Beyond buses, BYD's commercial vehicle exports include airport shuttles, urban logistics trucks, and more. Countries such as Sweden, Mexico, and the Netherlands have purchased BYD electric trucks. The company has also partnered with local governments in El Salvador and Brazil to build monorail systems. To date, BYD has delivered over 85,000 pure electric commercial vehicles globally, including over 70,000 electric buses.
After years of success in commercial vehicles, BYD began pushing into passenger vehicles in the last two years, especially in 2022. In July, BYD held a brand launch in Tokyo, announcing entry into the Japanese passenger car market with three models: ATTO 3 (the overseas version of Yuan PLUS), Dolphin, and Seal. On August 1, BYD announced a partnership with Hedin Mobility, one of Europe's largest dealers, to enter Sweden and Germany. On August 8, BYD launched in Thailand at a Bangkok event. On September 28, BYD held an online European launch for passenger NEVs, introducing Han, Tang, and Yuan PLUS. On October 17, BYD displayed these three models at the Paris Motor Show.
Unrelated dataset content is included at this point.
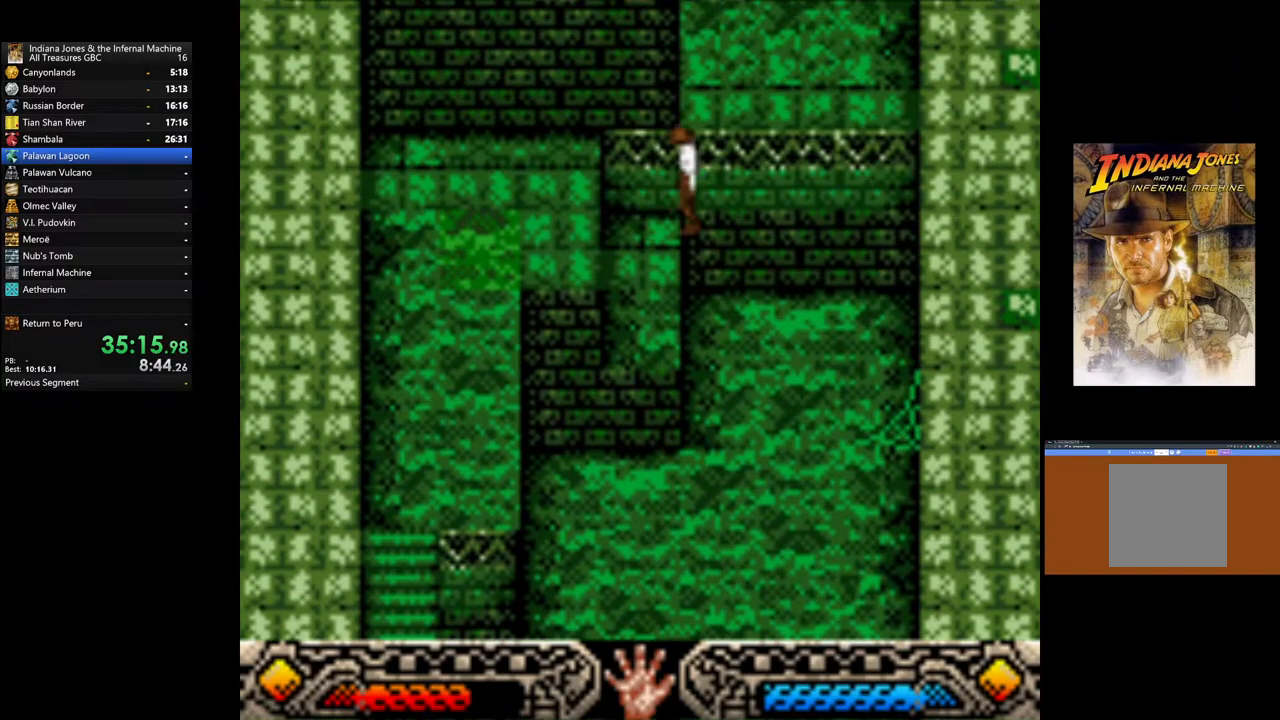
{"buttons": [], "left_stick": "up", "right_stick": "center", "events": [[17, "B", "down"], [183, "B", "up"], [250, "B", "down"], [367, "B", "up"]]}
Starting from July 2022, BYD began separately reporting overseas passenger car sales. Monthly figures from July to December were: 4,026; 5,092; 7,736; 9,529; 12,318; and 11,320 units, totaling over 55,916 exported in 2022. Notably, the ATTO 3 became Israel's best-selling single model in November with 2,333 units sold.
Although overseas sales still represent a small share of BYD's total, they already lead among domestic Chinese brands.
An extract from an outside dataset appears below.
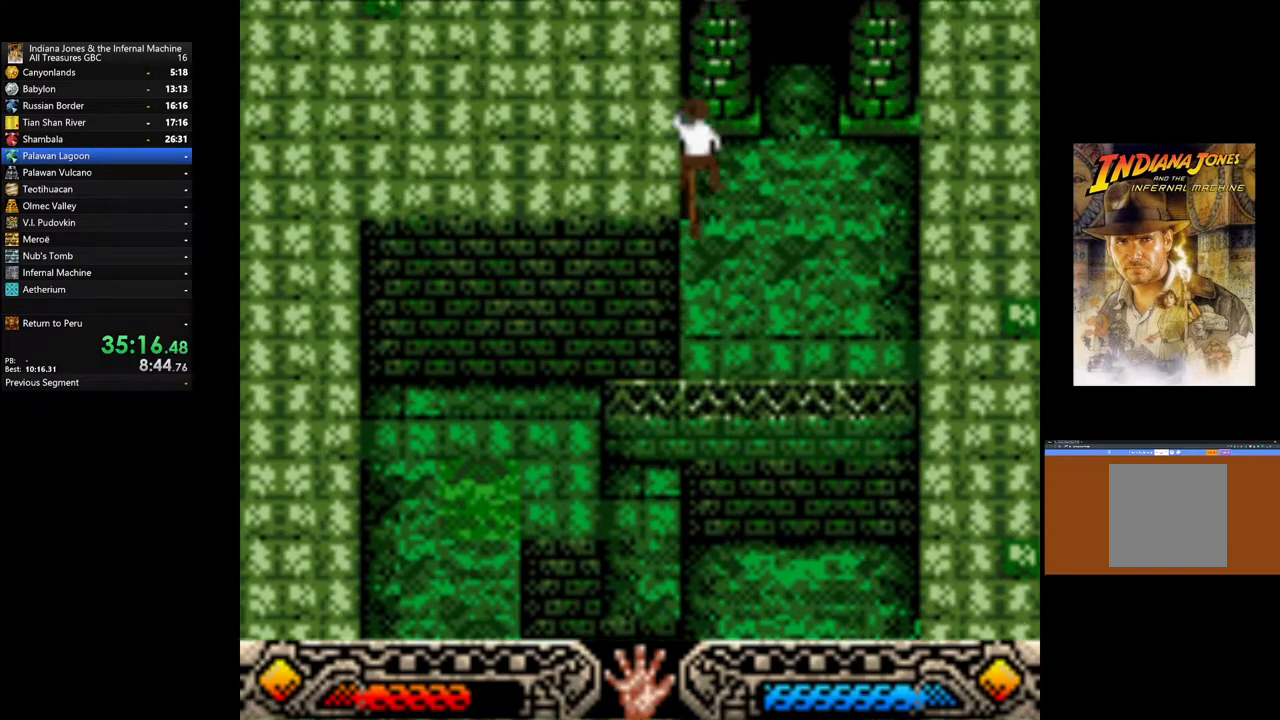
{"buttons": [], "left_stick": "up-right", "right_stick": "center", "events": [[117, "left_stick", "up-right"]]}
Chapter 2: From Commercial to Passenger Vehicles
BYD's overseas strategy is clearly 'B2B first, then B2C'—first targeting public transportation (commercial vehicles), then private consumer cars. This approach is logical: the passenger car market demands strong brand, technology, and comprehensive capabilities, with fierce competition. Many foreign luxury brands have decades or centuries of heritage that cannot be matched solely by product quality.
Commercial vehicles, however, emphasize durability, making them a more accessible entry point. BYD used cost-effective advantages to capture the commercial vehicle market, gradually increasing brand acceptance through a 'rural-encirclement-of-the-cities' approach. Long-term commercial vehicle exports also honed BYD's team and sales system, laying the groundwork for rapid passenger car expansion.
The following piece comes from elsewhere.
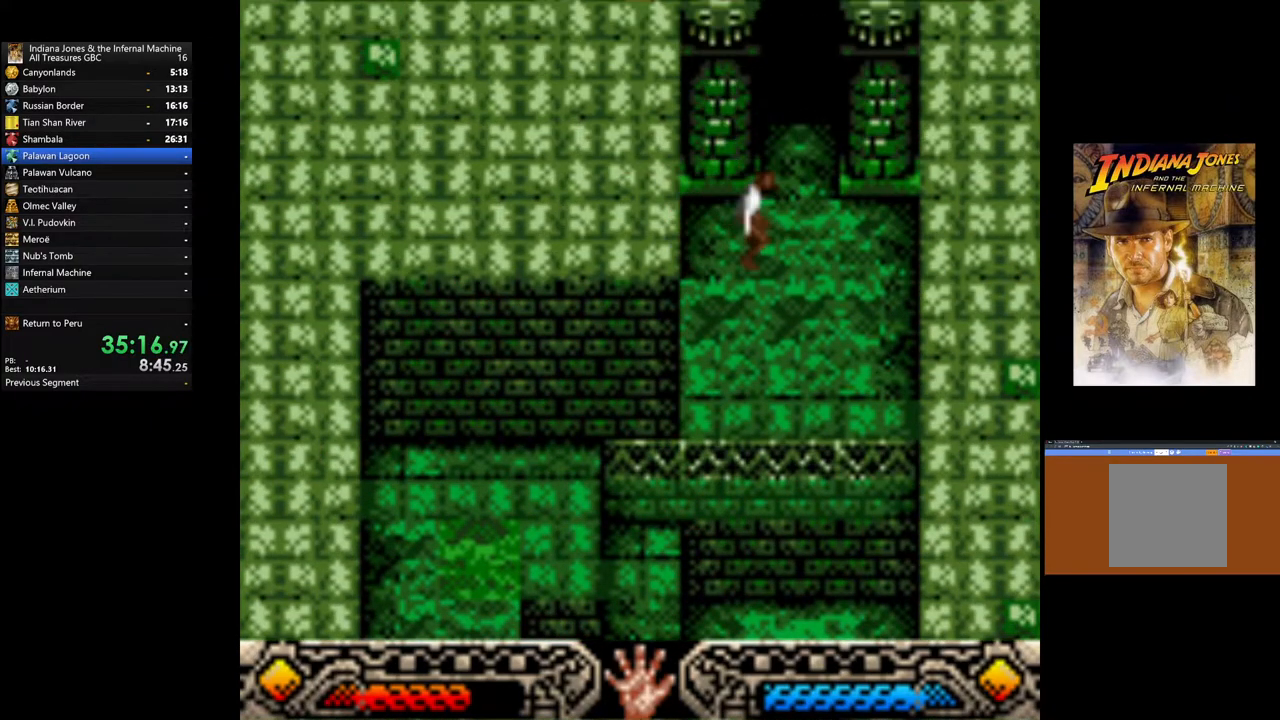
{"buttons": [], "left_stick": "up-right", "right_stick": "center", "events": []}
However, this 'B2B-first' strategy has drawbacks. Commercial vehicles can promote the brand but may also brand it as low-end, creating obstacles for future upmarket moves. A similar challenge faced GAC Aion in China, which initially relied heavily on ride-hailing sales, associating its brand with ride-hailing. BYD now faces the same issue, which is why it created the higher-end 'Yangwang' brand.
Overseas, BYD often uses an 'asset-light model,' partnering with local dealers. While convenient and cost-effective, this requires profit sharing and can hinder brand building. In commercial vehicles, cost advantage works well, but for passenger cars, long-term brand building and sales network development are critical—areas where Chinese brands still lag behind foreign ones.
Chapter 3: The Past is Prologue
BYD's overseas expansion is not only gradual but also strategically tactical. For instance, while pushing passenger cars, BYD hasn't neglected its B2B base. In October 2022, it won a large order from Germany's largest rental company SIXT, supplying 100,000 EVs over six years—over 40% of SIXT's current fleet. BYD also pursues multiple areas beyond product export. In September 2022, it signed land purchase and factory agreements in Thailand, with operations expected to start in 2024. A wholly-owned factory in India is also on the agenda. BYD has partnered with energy giants like Shell to deploy overseas charging services.
Overall, BYD's overseas approach appears more methodical and organized than many competitors—a result of years of technology accumulation and a comprehensive supply chain. However, we must note that BYD's main advantages lie in hardware (battery, motor, electronic control). As the saying goes, 'NEVs: electrification is the first half, intelligence is the second half.' BYD lags in areas like intelligent driving and smart cockpits, a long-standing criticism. Addressing this is a major challenge ahead.
In conclusion, BYD's passenger car overseas journey is just beginning. Whether it can replicate its commercial vehicle success remains to be seen. But at this stage, BYD represents the ceiling of Chinese domestic auto brands.